If you’ve used Windows XP or Windows Vista for any significant amount of time, you’ve probably seen a message like this.
If you’re the curious type, you may have clicked the “click here” link, only to be rewarded with pages of information that mean very little to normal humans. Fortunately, the information contained in this error reports does mean a lot to the folks at Microsoft.
I am frequently bewildered by people I see clicking the Don’t Send button. Perhaps they believe the error report just goes off into the aether without ever being read. Maybe they think Microsoft is spying on them. Or, this could just be their way of “sticking it to the man.” “No way am I gonna help Microsoft improve their products. They’ve got enough resources to do that themselves!”
The fact is that, as large an organization as is Microsoft, and as thorough as is their beta testing, no one could possibly test every combination of operating system, software and hardware, in every possible scenario. That’s where error reporting comes in.
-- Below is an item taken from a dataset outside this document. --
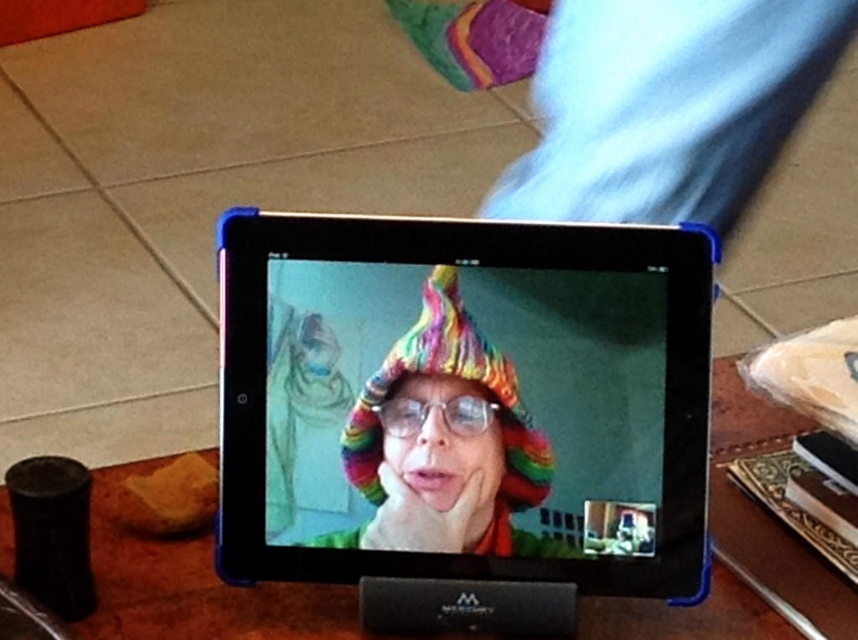
You have a rectangular box that is 15 cm wide. You want to place it on the wooden table at center so that it doesn t overlap with the rainbow knitted hat at center. Is this possible?

The wooden table at center is wider than the rainbow knitted hat at center, so yes, you can place the box without overlapping as there is enough space on the table.

You are a delivery robot that needs to deliver a package to the black plastic tablet at center. The robot is 2 feet wide. Can you move directly in front of the tablet to drop off the package?

The distance between the black plastic tablet at center and the camera is 3.60 feet, so yes, the robot can move directly in front of the tablet to drop off the package since the space is sufficient for its width.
Error reports, depending on what program caused the error, are sent to various teams at Microsoft. The errors are prioritized and then analyzed. If a bug is found, another team is given the task of creating a patch to correct the problem. The relevant part of this process is how the errors are prioritized: For the most part, the error received most often, gets the highest priority. That means that all the folks clicking Don’t Send are actually telling Microsoft, “Don’t worry about this problem, it’s not really happening all that often.” Consequently, Microsoft will find other things to work on.
Usually, the Send Error Report button doesn’t give any instant gratification. Once in a while, though, you’ll submit an error for which there is already a fix. When this happens, you’ll get a message that allows you to download and install the fix. You never have to deal with that error again. Isn’t that better than clicking Don’t Send the next fifty times the error occurs.
Windows Vista keeps a record of the errors you submit and periodically checks for you to see if any fixes have been created.
Even errors caused by non-Microsoft programs are often sent to the appropriate vendor, so that they can improve their products, as well.